This seems to be overloading the term "side effects". The functional programming concept of side effects (which it says its functions shouldn't have) is changing the global state of the program that invokes them other than by returning the value. It makes no claims of these other concepts of a program being affected by analyzing the source code of the function independent of invoking it or of the the function running on morally relevant causal structure.
Yes, perhaps I should not have called it that, but the two concepts seem very similar to me. While the things I talk about do not fit in the definition of side effect from functional languages, I think that it is similar enough that the analogy should be made. Perhaps I should have made the analogy, but used a different term.
I don't think your post has anything to do with functional programming or side effects of functions. You are operating at a different level of abstraction when discussing decision theories.
We should look at this problem and think, ”I want to output A or B, but in such a way that has the side effect that the other copy of me outputs B or A respectively.” S could search through functions considering their output on input 1 and the side effects of that function. S might decide to run the UDT 1.1 algorithm, which would have the desired result.

(Task to complete) Reproduce word for word the stretch of the side-effects discussion above from "Yes, perhaps I" through "the desired result.".

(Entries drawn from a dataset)
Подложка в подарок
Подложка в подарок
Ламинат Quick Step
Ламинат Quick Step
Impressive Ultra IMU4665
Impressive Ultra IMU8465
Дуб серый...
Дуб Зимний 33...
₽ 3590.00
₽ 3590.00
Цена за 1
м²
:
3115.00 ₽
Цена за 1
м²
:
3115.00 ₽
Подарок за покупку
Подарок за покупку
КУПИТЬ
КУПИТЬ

(Response area)
Yes, perhaps I should not have called it that, but the two concepts seem very similar to me. While the things I talk about do not fit in the definition of side effect from functional languages, I think that it is similar enough that the analogy should be made. Perhaps I should have made the analogy, but used a different term.
I don't think your post has anything to do with functional programming or side effects of functions. You are operating at a different level of abstraction when discussing decision theories.
We should look at this problem and think, ”I want to output A or B, but in such a way that has the side effect that the other copy of me outputs B or A respectively.” S could search through functions considering their output on input 1 and the side effects of that function. S might decide to run the UDT 1.1 algorithm, which would have the desired result.